● Provided passage:
Hello, and welcome.
As there’s no way for you to reasonably know, I built a puzzle game recently – in Haxe, using Heaps which I had only used once before, for a website that required a 3D can. Which may seem strange, but I assure you it made sense at the time. Anyway, Heaps seemed fairly nice, so I figured I should try it again.
But I wanted it to be an Android app.
Which is okay, because Heaps works on Android. It says it right there on the website! Unfortunately, there’s not much info on it beyond that, and compiling Heaps for Android turned out rather less straight forward than I had hoped.
Fast forward five days of debugging Android Studio configurations and C code, and I now have a simple Heaps app running on Android. And it’s on GitHub!
https://github.com/altef/heaps-android
It’s built based on a couple of repos1, 2, the second of which was particularly helpful, but I had to mix and match some things between them.
I don’t intend to keep it up-to-date unless I have a use for it, but it works as of November 11, 2022.
How it works
The Haxe code lives in app/src/main/haxe. It’s a basic Heaps hello world project set up for VS Code, as described in the documentation section of the Heaps site. There’s a compile.hxml
file which tells the compiler to place the generated C code in the out/
directory of the cpp
folder.
The C code lives in app/src/main/cpp. It contains git submodules to some of the necessary libraries, as well as a CMakeLists.txt
. Android Studio uses that during its build process. You can find out more about the other things there at the link, above.

● Work request 1: Reproduce the post about getting Heaps running on Android word for word, from "The C code lives" up to and including "the link, above.".
● Work request 2: Continue the post about building a Heaps app for Android, picking up right after its last sentence.

● Dataset extract:
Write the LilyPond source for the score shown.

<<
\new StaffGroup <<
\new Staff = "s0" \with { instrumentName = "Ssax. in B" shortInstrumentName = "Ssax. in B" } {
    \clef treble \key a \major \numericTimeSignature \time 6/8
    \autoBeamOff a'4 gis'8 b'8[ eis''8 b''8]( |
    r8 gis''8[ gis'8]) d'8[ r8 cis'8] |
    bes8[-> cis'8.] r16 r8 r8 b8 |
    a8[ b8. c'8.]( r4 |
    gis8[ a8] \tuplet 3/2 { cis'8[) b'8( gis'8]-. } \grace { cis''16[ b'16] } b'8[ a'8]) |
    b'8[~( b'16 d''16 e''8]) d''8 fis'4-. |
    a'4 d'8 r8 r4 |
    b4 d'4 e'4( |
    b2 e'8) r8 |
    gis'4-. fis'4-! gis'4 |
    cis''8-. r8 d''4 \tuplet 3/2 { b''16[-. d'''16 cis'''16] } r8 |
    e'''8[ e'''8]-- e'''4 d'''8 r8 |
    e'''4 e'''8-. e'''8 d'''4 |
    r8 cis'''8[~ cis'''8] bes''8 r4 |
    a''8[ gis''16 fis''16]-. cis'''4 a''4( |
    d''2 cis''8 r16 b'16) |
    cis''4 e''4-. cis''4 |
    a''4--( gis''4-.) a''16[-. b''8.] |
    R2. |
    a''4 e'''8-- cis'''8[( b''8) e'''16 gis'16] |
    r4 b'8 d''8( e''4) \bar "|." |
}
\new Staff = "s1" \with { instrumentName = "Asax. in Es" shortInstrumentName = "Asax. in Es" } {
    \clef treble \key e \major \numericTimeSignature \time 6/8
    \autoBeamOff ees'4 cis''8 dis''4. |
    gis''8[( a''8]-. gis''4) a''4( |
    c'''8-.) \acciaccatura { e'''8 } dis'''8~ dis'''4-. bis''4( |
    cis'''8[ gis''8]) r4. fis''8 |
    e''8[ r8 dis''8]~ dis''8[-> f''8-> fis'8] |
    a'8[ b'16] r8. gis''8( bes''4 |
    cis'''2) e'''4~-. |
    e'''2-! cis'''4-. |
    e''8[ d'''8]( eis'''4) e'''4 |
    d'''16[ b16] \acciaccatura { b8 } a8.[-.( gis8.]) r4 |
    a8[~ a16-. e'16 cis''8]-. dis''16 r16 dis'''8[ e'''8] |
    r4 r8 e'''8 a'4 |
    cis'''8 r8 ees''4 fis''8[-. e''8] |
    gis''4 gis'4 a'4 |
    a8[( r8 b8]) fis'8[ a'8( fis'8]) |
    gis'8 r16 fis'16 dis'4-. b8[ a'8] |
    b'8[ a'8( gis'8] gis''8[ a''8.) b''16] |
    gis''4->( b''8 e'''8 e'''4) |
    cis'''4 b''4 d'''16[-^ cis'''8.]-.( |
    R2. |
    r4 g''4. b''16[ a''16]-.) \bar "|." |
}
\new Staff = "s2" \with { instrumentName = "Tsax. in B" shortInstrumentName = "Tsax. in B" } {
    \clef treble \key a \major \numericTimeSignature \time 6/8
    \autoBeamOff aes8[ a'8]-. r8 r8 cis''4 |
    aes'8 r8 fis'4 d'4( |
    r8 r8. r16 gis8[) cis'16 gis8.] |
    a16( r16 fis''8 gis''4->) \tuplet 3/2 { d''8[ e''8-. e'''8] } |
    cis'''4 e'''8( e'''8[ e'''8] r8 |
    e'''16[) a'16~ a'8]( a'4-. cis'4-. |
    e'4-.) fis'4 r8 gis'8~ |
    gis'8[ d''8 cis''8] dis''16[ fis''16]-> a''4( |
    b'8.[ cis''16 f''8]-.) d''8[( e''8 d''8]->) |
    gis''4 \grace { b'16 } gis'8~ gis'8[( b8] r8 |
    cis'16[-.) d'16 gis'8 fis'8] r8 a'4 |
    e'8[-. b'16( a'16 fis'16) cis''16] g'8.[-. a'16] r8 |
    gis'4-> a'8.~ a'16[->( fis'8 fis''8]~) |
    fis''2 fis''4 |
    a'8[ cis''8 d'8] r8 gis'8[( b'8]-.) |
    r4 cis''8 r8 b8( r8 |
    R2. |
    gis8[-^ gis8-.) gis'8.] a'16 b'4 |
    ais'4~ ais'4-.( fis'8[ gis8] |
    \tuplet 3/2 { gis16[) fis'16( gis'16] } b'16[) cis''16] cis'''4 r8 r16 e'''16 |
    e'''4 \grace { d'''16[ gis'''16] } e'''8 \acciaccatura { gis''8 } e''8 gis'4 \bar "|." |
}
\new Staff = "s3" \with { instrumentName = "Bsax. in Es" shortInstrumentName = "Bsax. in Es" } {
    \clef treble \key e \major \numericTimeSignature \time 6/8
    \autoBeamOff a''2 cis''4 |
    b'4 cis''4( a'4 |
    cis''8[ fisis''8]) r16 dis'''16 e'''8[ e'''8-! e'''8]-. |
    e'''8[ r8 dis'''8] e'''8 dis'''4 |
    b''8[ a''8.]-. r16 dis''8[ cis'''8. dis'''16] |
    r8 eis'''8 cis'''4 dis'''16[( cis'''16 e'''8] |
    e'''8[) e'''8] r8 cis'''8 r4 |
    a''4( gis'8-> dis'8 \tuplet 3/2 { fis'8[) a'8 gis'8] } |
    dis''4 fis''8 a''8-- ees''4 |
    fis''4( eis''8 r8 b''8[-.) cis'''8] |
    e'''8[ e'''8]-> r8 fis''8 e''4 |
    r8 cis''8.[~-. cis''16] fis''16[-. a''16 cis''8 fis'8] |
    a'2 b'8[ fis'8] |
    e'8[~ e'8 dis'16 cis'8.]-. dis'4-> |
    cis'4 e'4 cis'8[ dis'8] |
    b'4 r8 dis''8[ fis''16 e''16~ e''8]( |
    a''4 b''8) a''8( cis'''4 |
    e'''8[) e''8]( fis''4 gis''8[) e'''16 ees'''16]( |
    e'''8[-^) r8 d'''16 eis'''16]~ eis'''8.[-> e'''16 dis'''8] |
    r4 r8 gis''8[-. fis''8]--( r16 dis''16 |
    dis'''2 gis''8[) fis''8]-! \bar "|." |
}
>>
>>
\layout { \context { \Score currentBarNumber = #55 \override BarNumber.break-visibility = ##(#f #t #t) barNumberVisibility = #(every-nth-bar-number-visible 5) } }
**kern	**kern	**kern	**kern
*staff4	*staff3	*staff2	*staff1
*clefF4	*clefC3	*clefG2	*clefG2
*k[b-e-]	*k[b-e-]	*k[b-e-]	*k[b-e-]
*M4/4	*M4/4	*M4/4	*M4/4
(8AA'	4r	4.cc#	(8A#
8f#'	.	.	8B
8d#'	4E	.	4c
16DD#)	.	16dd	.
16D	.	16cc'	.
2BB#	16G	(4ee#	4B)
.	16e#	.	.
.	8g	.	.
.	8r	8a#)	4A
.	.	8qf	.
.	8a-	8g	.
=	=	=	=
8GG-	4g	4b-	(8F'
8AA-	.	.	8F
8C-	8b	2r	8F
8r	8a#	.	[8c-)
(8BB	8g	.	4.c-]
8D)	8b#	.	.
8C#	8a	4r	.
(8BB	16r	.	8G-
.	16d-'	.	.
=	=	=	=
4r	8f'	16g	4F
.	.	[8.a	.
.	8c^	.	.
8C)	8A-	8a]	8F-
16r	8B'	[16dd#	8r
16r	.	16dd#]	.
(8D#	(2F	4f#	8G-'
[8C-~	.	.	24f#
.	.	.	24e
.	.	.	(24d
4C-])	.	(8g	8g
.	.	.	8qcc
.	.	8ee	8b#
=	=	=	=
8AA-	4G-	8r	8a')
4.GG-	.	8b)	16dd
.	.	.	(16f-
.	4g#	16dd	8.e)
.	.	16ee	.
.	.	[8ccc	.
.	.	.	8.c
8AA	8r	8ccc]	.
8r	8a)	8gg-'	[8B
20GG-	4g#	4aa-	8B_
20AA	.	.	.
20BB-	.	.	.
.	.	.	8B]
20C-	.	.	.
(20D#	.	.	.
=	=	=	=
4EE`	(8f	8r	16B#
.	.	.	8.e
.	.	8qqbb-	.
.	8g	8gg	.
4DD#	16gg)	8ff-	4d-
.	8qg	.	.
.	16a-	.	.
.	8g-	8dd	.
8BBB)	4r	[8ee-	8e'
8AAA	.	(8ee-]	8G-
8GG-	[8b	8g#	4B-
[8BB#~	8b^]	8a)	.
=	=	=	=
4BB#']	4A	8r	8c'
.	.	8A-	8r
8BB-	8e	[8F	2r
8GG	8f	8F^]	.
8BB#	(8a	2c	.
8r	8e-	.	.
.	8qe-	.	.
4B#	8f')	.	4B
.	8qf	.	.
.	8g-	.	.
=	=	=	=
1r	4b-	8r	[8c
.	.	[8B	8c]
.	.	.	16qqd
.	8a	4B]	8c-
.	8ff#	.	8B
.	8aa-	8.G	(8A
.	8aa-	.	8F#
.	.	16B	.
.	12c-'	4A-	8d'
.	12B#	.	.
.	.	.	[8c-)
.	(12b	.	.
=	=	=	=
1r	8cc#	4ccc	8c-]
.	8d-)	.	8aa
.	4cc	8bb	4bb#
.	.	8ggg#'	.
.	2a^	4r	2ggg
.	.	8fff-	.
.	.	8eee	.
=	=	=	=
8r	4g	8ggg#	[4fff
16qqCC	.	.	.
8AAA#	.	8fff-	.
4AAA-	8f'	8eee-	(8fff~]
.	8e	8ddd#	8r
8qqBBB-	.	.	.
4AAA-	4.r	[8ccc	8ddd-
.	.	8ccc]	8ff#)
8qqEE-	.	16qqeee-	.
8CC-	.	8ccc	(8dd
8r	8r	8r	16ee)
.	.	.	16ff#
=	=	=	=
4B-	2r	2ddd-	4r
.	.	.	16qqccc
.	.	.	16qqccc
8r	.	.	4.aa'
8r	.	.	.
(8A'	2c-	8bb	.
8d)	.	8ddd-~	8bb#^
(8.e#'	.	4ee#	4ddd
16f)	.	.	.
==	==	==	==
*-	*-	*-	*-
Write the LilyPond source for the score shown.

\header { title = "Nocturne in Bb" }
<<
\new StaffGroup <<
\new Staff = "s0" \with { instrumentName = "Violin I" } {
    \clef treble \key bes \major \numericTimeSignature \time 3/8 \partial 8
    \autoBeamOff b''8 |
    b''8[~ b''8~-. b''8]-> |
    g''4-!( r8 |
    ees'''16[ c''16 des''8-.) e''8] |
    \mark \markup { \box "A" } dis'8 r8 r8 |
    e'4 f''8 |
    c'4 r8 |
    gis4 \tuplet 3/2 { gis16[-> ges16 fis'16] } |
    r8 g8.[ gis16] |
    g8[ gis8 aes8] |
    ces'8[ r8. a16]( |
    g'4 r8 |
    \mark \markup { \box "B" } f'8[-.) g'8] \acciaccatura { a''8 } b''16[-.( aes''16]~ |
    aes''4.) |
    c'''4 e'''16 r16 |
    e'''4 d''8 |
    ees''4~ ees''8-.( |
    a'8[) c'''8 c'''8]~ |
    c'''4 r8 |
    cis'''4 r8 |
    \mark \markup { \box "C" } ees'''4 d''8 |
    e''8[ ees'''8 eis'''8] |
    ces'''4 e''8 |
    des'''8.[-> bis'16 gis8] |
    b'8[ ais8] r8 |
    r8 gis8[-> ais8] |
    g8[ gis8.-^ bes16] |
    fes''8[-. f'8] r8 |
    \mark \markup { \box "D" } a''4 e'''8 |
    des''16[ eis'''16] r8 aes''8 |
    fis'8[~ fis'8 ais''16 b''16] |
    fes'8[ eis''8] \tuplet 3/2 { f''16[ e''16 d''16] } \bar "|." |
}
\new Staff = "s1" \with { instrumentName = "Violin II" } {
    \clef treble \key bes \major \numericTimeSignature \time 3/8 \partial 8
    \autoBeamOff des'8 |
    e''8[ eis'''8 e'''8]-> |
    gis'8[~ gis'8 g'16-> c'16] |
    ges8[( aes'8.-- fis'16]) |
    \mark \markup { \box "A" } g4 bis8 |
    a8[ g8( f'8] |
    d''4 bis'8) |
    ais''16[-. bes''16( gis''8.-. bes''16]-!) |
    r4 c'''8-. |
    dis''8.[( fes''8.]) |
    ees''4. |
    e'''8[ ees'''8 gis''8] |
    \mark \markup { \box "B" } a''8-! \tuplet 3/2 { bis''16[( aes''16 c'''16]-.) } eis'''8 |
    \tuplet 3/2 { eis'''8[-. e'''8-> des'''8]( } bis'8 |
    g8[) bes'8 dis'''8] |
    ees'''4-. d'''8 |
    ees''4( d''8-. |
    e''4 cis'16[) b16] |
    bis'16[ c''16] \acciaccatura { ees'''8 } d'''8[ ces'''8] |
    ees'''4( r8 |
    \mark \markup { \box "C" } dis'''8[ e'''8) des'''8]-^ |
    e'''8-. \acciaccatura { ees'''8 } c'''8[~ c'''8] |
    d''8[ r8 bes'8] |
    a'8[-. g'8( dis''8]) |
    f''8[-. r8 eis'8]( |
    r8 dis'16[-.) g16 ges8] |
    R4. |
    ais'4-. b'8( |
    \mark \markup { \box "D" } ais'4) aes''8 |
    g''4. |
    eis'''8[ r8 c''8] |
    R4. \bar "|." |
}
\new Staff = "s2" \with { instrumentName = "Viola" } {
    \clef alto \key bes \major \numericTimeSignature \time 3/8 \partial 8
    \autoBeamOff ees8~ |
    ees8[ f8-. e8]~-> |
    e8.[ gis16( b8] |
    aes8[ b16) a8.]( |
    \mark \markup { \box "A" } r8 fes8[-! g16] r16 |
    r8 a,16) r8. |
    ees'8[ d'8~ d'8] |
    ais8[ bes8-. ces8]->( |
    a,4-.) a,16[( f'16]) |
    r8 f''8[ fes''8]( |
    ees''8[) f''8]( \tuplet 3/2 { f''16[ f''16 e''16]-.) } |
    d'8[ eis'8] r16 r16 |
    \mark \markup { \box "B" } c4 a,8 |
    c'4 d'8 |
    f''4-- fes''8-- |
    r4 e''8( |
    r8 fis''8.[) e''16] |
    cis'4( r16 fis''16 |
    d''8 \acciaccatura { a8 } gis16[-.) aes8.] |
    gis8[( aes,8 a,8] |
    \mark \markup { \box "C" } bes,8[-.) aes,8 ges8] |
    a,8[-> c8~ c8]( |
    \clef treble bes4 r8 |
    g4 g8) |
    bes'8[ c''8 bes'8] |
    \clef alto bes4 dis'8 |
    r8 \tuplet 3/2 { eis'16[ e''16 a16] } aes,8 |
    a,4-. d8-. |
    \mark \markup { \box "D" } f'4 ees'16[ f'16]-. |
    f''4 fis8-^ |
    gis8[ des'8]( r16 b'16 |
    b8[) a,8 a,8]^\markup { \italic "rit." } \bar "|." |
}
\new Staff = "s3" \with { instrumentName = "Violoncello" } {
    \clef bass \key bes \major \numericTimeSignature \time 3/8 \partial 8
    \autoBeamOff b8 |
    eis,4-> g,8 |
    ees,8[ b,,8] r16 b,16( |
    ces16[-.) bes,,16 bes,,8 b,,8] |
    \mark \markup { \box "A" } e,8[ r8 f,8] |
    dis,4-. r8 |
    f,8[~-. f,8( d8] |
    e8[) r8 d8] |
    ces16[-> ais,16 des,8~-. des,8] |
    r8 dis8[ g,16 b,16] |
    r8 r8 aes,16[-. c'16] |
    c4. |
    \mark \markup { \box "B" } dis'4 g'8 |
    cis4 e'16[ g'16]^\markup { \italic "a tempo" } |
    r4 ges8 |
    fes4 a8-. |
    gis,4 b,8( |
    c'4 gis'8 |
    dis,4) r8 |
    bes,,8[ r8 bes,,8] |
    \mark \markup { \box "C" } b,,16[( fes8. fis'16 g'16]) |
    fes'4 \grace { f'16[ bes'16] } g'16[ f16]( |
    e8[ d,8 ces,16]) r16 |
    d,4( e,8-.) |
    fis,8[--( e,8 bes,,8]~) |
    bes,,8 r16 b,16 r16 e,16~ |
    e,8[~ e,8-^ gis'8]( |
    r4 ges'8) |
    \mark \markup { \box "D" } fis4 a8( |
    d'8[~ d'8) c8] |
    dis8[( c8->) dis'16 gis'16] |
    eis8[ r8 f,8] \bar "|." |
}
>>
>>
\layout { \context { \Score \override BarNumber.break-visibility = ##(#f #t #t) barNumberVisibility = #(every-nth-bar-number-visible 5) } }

● Exercise response 1:
The C code lives in app/src/main/cpp. It contains git submodules to some of the necessary libraries, as well as a CMakeLists.txt
. Android Studio uses that during its build process. You can find out more about the other things there at the link, above.

● Exercise response 2:
This is also where the JNI function for the heaps app lives (in jni.c
).
The Java code lives in app/src/main/java, io.heaps.android.HeapsActivity is the entry point to the Heaps hello world and triggers it to run. It extends org.libsdl.app.SDLActivity which handles a bunch of the SDL stuff. Add your own classes as necessary if you want, I probably won’t!
Each of those directories contains a readme with some info about what they contain.
One important note: The NDK version.
It didn’t work with any of the NDK versions I had installed. I ended up having to download r18b and use that. I placed it in the ndk/
folder of my Android SDK directory. You can find this under File > Project Structure, and then by clicking SDK Location.
So I placed it in C:\Users\Brad\AppData\Local\Android\sdk\ndk.
But that’s not all – apparently Android Studio expects the ndk version directory to be named a certain way, so I named mine 18.1.1
.
The Android Studio project in the Git repo expects that, so if you name it something else, update build.gradle to reflect that.
After that it should just be a matter of clicking build in Android Studio.
Problems along the way
As you can imagine from the heading nearby I ran into so many problems along the way. So many problems, and so many android log statements.
But my memory is terrible, and Google found surprisingly few results, so I’m going to catalogue some of them here. You know, for next time. You should be able to ignore this portion, they should all be addressed already in the repo code.
OpenAL needs liblog.so: liblog.so needed by libopenal.so not found.
I tried a bunch of things for this, but the solution turned out to be adding arguments -DANDROID_LD=lld
to the app gradle.build file.
hashlink/src/std/types.c error: undefined reference to 'hl_zalloc'
hl_zalloc
is defined in hashlink/src/gc.c. I added that to CMakeLists.txt when building the Hashlink library.
fatal error: 'minimp3.h' file not found
Added hashlink/include/minimip3
to the target_include_directories
for fmt.hdll, in CMakeLists.txt.
java unsupported major.minor version 52
I updated to Java 1.8.0.
E/EGL_emulation: eglCreateContext: EGL_BAD_CONFIG: no ES 3 support
(and a bunch of other SDL / window creation errors)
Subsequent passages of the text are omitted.